Over and above all of these concerns, the AANES is reliant on the diesel sales which make up the bulk of its meagre annual turnover. On a budget smaller than that of almost any nation-state in the world, AANES must deliver subsidised bread and other essentials to millions of citizens, maintain basic service provision and fund armed forces capable of holding off Turkey on one side and ISIS on the other.
These are the tough realities of attempting to deliver a progressive energy policy to a polity outside of state control. A green revolution in one autonomous region is every bit as hard to achieve as socialism in one country. In a sense, the challenges NES faces are the mirror image of those faced in, say, the UK, where any reduction of energy consumption can only come at the expense of massive CO2 imports from the global south. Like the states at the top of the energy-consumption food chain, NES is bound into a regional petro-economy it cannot simply opt-out of.
“We have created a change in mentality,” says Ms Mihmed, the Ecology Committee co-chair. “The communal system is the basis for a communal mentality, with a focus on a clean environment and tree-planting. But the war has not allowed us to pursue this strategy to its fullest. For example, our sanitation and well-drilling projects were stopped by the war. We launched tree-planting campaigns, but in [Turkish-occupied] Afrin then [the Turkish-backed militias] have been razing trees. We do not even have the tools to measure the extent of pollution, or stop the oil spills.”
The AANES has a track record of rising to meet the immense challenges it faces with bold, open-minded policies. A 2019/2020 financial crash driven by the Lebanese crisis, financial mismanagement by the Assad regime, coronavirus and US sanctions on Syria saw the Syrian Pound (SYP) lose 400% of its value in the space of a year and locals struggling to afford basic essentials as average salaries crashed from $100 a month to just $25. In response, the AANES introduced a wide new range of subsidised goods – oil, sugar, lentils, beans and other local staples. It also announced a new push for food autonomy, aiming to develop autonomous production of vegetables for the first time in coming seasons by funding community and cooperative gardening projects – ‘every yard must become a garden’, ran the slogan shared with locals in commune meetings last summer.

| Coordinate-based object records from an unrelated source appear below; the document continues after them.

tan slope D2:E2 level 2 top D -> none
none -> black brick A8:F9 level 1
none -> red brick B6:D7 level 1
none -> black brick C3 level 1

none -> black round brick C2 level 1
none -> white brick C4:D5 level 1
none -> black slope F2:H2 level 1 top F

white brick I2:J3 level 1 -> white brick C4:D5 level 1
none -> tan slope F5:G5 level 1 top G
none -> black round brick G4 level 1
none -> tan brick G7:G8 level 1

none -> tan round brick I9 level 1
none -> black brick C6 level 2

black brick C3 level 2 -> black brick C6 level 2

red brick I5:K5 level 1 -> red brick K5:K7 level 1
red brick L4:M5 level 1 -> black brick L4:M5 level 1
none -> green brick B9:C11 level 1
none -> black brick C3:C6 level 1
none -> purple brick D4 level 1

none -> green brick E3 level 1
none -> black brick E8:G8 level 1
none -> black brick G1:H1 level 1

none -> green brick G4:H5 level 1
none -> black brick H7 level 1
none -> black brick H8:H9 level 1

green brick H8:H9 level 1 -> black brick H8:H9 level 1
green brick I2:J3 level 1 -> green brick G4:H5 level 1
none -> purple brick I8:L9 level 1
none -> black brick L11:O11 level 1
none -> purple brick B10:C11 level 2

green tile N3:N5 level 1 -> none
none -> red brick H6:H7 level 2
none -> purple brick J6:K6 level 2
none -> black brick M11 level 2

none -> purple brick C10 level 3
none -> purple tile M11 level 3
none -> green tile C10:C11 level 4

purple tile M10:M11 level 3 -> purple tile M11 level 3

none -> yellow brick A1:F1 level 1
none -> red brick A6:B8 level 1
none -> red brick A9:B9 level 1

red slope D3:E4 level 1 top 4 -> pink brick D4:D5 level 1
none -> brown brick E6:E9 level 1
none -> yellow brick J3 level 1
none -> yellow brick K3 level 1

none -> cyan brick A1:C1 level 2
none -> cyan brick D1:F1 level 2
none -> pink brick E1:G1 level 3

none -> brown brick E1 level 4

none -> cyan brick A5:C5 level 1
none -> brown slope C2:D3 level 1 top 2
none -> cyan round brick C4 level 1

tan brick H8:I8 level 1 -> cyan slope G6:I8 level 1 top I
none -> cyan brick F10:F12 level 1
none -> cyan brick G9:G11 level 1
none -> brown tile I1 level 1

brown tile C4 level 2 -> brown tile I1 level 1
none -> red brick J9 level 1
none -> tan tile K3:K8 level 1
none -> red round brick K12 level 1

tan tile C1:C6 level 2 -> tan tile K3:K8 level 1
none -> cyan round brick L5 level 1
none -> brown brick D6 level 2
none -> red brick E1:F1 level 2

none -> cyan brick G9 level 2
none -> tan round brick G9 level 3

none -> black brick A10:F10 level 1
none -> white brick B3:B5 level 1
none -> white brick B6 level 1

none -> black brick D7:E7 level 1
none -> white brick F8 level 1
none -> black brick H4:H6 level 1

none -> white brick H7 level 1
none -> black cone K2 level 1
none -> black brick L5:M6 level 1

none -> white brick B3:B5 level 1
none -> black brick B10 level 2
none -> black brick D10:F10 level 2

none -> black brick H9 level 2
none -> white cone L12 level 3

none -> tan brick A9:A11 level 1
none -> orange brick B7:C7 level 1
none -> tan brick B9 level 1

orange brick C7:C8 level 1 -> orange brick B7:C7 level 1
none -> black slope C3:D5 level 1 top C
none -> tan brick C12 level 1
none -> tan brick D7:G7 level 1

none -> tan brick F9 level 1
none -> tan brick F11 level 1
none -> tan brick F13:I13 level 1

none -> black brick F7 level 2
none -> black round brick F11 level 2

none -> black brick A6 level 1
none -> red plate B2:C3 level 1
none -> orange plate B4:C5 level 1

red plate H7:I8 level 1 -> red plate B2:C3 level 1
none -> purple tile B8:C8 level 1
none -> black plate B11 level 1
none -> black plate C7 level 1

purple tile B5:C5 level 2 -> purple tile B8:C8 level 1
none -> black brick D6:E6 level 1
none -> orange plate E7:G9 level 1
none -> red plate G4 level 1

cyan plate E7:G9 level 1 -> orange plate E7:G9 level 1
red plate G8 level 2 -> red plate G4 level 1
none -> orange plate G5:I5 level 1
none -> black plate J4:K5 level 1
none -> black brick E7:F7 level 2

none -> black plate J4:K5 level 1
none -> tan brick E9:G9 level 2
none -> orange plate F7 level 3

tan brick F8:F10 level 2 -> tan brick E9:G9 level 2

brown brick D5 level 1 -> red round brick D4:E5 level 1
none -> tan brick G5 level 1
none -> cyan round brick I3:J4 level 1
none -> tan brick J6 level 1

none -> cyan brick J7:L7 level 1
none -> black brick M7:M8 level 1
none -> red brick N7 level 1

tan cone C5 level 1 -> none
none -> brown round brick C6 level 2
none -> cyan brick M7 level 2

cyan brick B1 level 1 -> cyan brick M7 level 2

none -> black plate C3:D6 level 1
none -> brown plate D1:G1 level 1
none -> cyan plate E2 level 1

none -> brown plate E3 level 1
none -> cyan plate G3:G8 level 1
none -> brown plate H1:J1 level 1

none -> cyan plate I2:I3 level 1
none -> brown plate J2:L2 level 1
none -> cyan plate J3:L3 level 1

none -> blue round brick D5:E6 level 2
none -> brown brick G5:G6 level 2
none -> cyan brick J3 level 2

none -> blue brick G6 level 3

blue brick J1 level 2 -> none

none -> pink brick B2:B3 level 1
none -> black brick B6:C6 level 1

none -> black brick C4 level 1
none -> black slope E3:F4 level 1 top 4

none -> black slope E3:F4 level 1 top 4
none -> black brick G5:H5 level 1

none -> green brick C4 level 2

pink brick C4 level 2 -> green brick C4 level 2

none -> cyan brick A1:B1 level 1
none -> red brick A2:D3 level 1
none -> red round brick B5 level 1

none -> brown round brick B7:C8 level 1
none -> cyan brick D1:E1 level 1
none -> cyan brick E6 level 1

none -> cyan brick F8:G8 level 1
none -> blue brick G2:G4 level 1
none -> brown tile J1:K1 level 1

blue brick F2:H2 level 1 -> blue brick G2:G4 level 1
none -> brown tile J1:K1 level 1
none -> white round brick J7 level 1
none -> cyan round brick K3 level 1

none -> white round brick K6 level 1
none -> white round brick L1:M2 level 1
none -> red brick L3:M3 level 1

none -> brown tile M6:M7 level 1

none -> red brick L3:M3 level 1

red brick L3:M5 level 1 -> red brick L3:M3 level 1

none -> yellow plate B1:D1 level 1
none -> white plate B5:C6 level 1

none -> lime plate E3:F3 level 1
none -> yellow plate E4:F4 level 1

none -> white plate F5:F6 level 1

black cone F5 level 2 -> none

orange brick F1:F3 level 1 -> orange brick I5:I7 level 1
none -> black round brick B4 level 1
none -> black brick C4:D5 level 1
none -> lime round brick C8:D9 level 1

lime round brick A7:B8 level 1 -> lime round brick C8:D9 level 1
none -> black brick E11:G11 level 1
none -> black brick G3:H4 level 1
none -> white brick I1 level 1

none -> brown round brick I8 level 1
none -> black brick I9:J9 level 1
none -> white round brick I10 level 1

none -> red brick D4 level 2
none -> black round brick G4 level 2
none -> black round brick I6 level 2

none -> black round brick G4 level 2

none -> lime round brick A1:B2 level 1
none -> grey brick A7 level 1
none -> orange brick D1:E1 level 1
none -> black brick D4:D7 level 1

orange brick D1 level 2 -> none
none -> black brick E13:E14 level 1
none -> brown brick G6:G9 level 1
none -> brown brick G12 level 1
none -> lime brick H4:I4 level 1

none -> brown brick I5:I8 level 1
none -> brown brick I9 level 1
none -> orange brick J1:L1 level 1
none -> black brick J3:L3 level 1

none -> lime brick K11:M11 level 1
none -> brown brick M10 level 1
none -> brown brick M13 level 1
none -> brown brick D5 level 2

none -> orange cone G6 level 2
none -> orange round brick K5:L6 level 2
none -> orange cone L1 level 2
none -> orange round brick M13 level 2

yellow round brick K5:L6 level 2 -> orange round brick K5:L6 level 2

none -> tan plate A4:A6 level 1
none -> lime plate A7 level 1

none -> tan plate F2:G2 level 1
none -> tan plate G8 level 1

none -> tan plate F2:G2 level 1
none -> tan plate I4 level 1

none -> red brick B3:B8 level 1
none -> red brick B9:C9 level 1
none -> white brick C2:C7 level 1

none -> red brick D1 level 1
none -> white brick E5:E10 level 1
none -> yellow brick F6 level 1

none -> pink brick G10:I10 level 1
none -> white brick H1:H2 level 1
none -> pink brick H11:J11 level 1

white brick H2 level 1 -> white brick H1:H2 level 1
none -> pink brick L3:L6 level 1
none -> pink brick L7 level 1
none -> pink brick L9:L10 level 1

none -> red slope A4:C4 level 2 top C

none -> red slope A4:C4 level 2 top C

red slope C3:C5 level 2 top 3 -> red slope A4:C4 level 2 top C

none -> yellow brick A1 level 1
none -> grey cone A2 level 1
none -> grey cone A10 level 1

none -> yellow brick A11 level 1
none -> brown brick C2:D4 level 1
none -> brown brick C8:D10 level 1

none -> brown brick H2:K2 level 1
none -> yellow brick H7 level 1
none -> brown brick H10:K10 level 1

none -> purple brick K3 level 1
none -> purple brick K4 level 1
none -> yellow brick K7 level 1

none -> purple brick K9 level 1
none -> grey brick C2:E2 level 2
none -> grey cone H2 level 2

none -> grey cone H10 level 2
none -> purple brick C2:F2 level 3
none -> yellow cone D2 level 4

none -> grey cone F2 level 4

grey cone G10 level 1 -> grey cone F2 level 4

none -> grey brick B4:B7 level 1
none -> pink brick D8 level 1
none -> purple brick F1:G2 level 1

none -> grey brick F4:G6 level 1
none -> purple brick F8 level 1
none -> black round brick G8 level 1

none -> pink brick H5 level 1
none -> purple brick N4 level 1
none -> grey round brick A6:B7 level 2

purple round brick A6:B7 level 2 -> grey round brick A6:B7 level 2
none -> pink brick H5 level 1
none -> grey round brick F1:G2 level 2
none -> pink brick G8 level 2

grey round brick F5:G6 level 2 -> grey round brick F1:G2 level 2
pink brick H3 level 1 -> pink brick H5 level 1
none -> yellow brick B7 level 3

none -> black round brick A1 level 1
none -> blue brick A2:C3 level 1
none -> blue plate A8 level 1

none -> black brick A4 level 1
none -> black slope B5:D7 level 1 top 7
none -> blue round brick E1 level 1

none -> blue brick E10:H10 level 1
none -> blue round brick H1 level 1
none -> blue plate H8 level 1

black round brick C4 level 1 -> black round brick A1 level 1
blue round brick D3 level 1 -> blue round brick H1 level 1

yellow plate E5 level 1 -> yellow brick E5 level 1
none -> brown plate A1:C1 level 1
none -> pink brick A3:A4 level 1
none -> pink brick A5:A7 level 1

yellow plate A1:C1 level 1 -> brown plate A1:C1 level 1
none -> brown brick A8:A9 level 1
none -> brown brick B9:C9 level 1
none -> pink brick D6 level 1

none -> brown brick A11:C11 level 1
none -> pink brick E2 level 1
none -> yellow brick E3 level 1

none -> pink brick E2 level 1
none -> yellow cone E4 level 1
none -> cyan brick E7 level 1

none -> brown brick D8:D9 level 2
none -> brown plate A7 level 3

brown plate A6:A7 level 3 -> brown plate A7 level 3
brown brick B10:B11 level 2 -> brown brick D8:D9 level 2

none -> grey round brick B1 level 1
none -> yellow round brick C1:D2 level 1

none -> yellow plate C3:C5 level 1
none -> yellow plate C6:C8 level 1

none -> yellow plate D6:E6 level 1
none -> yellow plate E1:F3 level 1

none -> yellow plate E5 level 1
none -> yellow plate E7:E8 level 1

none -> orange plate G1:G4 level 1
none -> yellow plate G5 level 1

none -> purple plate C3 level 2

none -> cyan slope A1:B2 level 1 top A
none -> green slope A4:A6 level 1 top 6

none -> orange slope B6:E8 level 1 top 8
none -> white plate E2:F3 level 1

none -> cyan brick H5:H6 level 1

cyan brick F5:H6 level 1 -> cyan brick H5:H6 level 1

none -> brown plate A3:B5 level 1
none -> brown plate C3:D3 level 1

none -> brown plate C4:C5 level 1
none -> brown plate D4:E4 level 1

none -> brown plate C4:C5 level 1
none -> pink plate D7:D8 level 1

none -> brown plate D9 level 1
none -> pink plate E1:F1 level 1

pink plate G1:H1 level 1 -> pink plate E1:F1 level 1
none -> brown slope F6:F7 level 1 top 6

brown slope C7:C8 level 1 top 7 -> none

Such efforts are admirable and will have a positive impact on the local environment. But the energy reforms the region needs are macropolitical in nature. Turkey must be forced to allow full water-flow into NES to increase the amount of hydroelectric power that can be distributed. The partial embargo imposed on NES must be lifted in order to allow the AANES to import new parts for the dam, its own refineries to reduce its reliance on the Syrian regime, or even materials like solar panels to reduce its reliance on diesel altogether. The US could open such a border crossing into NES tomorrow if it wanted: it chooses not to, preferring to keep the region marginalised, isolated and diplomatically vulnerable.
The international community must intervene to force Turkey and other hostile state actors to stand down, and grant the ecological revolution in NES space to bloom. Until this happens, AANES’ vision of a green Rojava will remain obscured behind clouds of mazut smoke.
Matt Broomfield is a freelance journalist who has covered the situation in Syria and the wider Middle East for VICE, the New Statesman and the Independent, among others. He is also a co-founder of the Rojava Information Center.